I wrote a PHP script to pull tweets from the Twitter firehose and store them into a database. Ideally I want to just let it run so that it collects tweets over time, thus, it's wrapped in a while(1)
loop.
This seems to be problematic because it's timing out. If I just run it in a browser, it won't run for more than 30 seconds before timing out and giving me a 324 Error.
Question: Is there a way that I can have it run for a certain amount of time (20 seconds), auto kill itself, then restart? All in a cron job (PS...I don't know how to write a cron job)?
Background: Site hosted on Godaddy. Would ideally like to run this on my hosting server there.
The Script:
<?php
$start = time();
$expAddress = "HOSTNAME";
$expUser = "USERNAME";
$expPwd = "PASSWORD";
$database = "DBNAME";
$opts = array(
'http' => array(
'method' => "POST",
'content' => 'keywords,go,here',
)
);
// Open connection to stream
$db = mysql_connect($expAddress, $expUser, $expPwd);
mysql_select_db($database, $db);
$context = stream_context_create($opts);
while (1) {
$instream = fopen('https://USERNAME:PASSWORD@stream.twitter.com/1/statuses/filter.json','r' ,false, $context);
while(! feof($instream)) {
if(time() - $start > 5) { // break after 5 seconds
break;
}
if(! ($line = stream_get_line($instream, 100000, "

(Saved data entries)

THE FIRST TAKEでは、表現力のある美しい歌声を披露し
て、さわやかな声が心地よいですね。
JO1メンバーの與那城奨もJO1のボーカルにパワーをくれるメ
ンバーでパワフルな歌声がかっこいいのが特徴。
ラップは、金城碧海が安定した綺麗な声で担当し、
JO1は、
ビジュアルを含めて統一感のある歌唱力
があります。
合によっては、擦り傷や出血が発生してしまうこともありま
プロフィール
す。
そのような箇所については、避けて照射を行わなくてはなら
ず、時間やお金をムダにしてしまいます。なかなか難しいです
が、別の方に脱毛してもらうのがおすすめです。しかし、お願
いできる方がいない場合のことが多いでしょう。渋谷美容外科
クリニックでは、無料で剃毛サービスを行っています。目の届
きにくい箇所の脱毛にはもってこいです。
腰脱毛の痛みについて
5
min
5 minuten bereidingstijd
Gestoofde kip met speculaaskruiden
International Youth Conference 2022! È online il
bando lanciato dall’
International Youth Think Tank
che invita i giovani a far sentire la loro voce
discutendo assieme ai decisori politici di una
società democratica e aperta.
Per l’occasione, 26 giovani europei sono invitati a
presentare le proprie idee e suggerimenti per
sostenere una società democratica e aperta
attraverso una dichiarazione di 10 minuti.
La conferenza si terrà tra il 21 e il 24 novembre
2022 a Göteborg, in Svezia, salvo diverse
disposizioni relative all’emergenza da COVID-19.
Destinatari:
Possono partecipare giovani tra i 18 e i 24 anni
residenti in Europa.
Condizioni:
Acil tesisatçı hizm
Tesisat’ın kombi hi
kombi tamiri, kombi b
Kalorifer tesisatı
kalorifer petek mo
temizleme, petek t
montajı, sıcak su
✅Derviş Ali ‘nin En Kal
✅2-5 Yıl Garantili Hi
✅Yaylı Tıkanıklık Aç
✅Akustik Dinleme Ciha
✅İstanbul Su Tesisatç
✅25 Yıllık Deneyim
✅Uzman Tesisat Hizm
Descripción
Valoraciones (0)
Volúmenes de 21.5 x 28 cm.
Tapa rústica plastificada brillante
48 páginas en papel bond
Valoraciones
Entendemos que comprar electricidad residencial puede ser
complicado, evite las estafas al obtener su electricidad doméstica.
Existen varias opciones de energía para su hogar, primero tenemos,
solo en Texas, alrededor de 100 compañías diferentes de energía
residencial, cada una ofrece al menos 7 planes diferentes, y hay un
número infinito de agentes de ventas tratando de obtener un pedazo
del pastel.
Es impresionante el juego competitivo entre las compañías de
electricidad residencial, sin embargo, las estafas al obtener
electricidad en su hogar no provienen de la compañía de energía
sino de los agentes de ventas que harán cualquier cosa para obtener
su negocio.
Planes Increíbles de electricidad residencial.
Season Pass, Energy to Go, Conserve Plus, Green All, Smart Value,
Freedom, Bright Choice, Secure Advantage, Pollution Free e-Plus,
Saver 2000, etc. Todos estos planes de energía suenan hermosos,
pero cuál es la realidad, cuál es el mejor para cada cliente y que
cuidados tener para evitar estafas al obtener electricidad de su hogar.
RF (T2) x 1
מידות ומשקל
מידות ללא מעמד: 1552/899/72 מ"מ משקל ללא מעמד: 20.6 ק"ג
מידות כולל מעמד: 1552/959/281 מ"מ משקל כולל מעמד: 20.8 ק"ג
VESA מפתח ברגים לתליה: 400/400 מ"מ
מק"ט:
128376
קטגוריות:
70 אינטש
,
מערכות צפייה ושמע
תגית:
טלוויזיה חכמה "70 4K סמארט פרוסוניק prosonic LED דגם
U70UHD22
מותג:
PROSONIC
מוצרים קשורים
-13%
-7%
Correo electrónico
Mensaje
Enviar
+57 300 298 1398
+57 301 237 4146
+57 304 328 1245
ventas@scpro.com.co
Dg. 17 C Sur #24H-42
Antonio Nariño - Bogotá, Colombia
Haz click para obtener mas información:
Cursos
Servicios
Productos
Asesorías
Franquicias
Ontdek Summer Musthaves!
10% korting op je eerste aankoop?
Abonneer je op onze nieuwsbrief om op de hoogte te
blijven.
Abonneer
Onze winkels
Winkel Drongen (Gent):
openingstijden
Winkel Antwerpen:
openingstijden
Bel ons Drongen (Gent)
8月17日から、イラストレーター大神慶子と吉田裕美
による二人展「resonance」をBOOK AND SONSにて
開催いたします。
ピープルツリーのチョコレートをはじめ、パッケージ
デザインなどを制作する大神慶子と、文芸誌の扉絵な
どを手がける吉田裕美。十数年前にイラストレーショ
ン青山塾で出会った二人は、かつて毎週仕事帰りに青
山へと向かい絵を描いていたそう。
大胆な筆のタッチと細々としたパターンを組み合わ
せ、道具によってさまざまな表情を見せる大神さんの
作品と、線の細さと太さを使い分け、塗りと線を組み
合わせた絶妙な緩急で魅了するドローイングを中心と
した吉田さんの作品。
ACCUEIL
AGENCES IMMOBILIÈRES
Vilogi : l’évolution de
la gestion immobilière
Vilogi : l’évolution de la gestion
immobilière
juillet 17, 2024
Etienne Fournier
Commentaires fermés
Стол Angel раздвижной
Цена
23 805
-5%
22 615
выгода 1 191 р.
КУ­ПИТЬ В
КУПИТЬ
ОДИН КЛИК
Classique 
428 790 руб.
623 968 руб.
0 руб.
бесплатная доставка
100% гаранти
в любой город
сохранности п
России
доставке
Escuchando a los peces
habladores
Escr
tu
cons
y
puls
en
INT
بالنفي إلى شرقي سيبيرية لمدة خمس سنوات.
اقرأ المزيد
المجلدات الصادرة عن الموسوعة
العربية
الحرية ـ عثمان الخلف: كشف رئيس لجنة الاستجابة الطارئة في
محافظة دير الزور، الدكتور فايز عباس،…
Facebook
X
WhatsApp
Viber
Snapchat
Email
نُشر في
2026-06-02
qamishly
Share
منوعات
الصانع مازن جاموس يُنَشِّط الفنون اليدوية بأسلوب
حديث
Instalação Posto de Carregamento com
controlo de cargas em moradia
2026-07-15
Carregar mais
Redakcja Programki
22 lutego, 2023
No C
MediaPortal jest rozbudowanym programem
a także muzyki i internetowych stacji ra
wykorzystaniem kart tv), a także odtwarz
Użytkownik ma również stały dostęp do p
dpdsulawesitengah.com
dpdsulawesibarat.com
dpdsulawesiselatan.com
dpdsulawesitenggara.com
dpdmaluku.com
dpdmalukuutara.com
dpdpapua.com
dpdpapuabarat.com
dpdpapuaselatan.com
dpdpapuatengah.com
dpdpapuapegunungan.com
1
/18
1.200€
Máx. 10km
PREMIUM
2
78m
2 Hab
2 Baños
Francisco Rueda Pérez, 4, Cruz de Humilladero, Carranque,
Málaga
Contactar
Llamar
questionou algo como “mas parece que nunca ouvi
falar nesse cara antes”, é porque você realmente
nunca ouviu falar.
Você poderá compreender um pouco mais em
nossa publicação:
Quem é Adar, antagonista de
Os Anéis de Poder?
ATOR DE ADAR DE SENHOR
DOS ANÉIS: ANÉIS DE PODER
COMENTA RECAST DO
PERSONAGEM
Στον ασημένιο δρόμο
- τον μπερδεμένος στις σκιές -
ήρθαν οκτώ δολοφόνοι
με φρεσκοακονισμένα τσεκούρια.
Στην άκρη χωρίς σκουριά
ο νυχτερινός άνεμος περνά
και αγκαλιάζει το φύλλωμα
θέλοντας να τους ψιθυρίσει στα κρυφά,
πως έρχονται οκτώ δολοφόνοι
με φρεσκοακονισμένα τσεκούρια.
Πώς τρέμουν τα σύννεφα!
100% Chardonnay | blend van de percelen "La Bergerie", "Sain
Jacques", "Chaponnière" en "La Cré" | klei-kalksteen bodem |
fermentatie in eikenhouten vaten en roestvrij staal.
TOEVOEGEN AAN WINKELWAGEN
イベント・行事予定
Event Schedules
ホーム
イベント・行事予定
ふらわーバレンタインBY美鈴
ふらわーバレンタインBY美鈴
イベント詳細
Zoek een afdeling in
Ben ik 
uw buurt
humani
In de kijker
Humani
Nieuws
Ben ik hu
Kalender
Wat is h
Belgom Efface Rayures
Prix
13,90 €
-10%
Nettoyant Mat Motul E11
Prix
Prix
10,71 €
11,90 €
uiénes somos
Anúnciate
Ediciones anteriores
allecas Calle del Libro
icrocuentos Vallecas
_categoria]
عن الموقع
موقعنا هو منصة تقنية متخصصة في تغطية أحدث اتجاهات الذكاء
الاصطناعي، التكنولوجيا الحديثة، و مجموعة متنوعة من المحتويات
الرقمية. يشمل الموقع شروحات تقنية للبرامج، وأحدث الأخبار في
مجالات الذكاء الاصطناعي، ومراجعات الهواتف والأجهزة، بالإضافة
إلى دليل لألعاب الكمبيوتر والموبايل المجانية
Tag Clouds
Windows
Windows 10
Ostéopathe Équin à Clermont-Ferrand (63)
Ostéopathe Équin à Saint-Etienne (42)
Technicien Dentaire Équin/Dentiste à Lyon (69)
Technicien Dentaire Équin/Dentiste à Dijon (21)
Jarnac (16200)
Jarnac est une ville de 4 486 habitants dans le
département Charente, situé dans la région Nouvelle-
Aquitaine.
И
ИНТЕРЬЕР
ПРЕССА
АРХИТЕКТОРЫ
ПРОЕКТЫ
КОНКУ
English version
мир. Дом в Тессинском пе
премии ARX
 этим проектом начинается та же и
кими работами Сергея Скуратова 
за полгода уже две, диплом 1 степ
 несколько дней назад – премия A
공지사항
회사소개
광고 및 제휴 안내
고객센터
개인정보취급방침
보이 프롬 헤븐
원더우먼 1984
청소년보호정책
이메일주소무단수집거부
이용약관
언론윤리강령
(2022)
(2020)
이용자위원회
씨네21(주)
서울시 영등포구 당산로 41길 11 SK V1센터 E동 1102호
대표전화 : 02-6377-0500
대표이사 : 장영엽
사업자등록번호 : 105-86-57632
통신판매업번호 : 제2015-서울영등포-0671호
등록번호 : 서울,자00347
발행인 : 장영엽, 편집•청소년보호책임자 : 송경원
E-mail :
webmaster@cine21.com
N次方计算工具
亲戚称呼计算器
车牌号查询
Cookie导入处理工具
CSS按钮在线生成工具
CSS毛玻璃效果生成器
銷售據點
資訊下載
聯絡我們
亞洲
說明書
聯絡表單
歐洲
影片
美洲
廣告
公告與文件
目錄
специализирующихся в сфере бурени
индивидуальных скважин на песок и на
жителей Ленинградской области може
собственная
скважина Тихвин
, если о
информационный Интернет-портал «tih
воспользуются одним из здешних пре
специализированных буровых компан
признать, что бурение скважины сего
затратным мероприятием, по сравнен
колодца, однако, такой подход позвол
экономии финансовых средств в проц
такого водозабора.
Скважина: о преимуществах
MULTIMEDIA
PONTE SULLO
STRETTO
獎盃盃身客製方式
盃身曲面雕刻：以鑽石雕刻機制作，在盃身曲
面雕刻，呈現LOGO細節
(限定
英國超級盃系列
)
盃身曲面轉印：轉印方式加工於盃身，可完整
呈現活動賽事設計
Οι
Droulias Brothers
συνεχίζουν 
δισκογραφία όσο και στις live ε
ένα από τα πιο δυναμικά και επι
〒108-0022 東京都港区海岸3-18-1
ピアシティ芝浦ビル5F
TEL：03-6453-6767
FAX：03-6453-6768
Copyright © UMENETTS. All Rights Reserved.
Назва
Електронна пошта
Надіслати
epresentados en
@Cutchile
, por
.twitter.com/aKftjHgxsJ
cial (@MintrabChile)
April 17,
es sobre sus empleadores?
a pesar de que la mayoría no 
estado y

**Questions**
1. Answer these questions from the forum post:
(a) How long does the script run in a browser before it times out?
(b) Which company hosts the site?
(c) According to the comment in the script, after how many seconds does the inner loop break?
2. Reproduce word for word the part of the forum post that opens with the words containing "This seems to" and closes with "hosting server there.".

**Responses**
1.
(a) No more than 30 seconds.
(b) Godaddy.
(c) After 5 seconds.

2.
This seems to be problematic because it's timing out. If I just run it in a browser, it won't run for more than 30 seconds before timing out and giving me a 324 Error.
Question: Is there a way that I can have it run for a certain amount of time (20 seconds), auto kill itself, then restart? All in a cron job (PS...I don't know how to write a cron job)?
Background: Site hosted on Godaddy. Would ideally like to run this on my hosting server there.